Exercise: Quote the part of the records that opens with the line containing "order: Fucales" and closes with the line containing "common name: Southern tchagra", copying every line in between without change.

Start Supplied material

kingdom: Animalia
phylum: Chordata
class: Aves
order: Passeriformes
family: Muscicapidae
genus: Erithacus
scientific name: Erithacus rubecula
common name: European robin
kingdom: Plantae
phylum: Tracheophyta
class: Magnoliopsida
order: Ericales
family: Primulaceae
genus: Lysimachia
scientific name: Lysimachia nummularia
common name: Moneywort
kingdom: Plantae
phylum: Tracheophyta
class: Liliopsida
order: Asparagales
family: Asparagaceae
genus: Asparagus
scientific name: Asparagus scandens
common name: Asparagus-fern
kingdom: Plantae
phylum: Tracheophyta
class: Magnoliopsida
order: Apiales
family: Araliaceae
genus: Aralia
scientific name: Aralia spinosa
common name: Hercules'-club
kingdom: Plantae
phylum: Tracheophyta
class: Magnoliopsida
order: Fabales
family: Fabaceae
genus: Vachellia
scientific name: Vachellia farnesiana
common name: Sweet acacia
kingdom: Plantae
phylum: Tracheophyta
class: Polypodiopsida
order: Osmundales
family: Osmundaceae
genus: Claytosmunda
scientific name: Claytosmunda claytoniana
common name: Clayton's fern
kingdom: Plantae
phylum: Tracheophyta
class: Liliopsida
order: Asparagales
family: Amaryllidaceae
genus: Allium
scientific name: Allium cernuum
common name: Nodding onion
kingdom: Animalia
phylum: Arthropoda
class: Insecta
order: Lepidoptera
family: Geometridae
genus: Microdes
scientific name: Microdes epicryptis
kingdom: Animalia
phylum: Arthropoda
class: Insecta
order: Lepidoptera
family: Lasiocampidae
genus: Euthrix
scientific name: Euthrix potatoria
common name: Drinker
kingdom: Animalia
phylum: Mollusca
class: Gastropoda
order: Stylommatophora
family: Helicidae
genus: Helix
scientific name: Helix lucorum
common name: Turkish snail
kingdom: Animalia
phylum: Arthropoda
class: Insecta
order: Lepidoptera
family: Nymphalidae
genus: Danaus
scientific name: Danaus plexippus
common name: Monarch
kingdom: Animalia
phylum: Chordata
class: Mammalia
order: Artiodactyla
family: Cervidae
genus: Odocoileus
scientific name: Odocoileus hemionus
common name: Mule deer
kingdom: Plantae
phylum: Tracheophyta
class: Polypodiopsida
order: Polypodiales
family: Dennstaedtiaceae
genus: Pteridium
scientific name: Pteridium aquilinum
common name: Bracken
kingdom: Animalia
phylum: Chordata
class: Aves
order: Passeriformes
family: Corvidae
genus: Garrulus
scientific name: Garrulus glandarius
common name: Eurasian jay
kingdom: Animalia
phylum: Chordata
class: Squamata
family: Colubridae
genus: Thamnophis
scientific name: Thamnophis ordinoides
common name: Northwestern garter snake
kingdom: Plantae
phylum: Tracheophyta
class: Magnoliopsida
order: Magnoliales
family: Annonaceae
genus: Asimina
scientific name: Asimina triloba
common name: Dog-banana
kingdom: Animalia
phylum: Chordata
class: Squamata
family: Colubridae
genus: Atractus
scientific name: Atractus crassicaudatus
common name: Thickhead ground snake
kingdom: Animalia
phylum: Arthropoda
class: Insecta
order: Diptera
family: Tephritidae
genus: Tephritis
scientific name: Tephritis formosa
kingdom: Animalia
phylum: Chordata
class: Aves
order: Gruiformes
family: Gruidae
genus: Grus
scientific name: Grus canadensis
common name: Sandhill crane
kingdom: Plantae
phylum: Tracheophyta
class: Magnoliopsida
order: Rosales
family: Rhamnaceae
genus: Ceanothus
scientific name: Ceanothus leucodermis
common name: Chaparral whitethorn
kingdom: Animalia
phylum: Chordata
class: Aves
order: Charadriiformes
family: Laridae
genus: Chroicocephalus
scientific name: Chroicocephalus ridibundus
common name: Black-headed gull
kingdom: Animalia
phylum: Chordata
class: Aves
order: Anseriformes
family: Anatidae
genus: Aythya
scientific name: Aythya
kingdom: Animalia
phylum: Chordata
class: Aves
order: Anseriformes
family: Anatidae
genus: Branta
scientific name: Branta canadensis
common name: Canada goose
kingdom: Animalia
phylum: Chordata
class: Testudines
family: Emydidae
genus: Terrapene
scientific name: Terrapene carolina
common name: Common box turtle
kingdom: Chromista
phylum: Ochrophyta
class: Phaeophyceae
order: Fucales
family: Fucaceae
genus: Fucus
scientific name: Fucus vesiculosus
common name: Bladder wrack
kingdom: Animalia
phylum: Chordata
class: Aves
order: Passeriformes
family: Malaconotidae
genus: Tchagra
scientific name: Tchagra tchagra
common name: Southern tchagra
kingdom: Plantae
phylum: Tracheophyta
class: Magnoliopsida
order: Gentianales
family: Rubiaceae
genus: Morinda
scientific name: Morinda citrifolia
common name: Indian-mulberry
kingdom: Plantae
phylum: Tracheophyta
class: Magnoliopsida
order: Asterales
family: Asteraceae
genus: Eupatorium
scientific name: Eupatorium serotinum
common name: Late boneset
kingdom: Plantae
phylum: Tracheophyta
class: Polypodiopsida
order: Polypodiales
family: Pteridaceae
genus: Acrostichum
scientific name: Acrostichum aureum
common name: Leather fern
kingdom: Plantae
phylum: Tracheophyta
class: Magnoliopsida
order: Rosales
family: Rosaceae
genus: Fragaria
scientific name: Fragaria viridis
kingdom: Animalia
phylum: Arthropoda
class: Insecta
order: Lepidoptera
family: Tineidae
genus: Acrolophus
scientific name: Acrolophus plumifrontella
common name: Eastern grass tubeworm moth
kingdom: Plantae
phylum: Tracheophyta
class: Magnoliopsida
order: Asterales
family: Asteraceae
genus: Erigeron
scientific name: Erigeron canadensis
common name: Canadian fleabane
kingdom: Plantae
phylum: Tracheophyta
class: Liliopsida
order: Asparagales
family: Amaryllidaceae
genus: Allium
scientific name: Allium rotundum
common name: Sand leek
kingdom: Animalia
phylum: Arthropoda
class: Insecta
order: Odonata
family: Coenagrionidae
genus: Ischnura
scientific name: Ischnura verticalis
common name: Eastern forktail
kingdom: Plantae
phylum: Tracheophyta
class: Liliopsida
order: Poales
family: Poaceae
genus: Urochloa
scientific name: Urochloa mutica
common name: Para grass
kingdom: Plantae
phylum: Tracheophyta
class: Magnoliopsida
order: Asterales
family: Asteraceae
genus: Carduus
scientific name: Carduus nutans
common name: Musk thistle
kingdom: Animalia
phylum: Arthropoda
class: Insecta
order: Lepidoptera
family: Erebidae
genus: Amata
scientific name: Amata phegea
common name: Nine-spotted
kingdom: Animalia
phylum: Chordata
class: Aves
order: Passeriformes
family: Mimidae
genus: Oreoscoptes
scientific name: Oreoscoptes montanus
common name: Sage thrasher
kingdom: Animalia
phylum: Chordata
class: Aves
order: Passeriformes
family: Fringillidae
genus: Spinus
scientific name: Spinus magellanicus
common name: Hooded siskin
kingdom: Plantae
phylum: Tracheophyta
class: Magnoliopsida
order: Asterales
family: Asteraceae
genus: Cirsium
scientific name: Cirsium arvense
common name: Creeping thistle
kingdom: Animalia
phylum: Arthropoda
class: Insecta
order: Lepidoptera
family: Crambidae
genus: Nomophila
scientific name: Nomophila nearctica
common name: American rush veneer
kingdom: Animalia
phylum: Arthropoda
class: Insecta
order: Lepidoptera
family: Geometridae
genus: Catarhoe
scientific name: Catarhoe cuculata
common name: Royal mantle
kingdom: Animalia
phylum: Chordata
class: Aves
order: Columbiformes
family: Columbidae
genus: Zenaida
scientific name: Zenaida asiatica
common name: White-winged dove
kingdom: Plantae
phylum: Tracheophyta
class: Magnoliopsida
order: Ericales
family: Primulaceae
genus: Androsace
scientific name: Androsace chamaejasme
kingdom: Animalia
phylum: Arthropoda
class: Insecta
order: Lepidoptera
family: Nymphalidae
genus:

End Supplied material

Solution for this problem:
order: Fucales
family: Fucaceae
genus: Fucus
scientific name: Fucus vesiculosus
common name: Bladder wrack
kingdom: Animalia
phylum: Chordata
class: Aves
order: Passeriformes
family: Malaconotidae
genus: Tchagra
scientific name: Tchagra tchagra
common name: Southern tchagra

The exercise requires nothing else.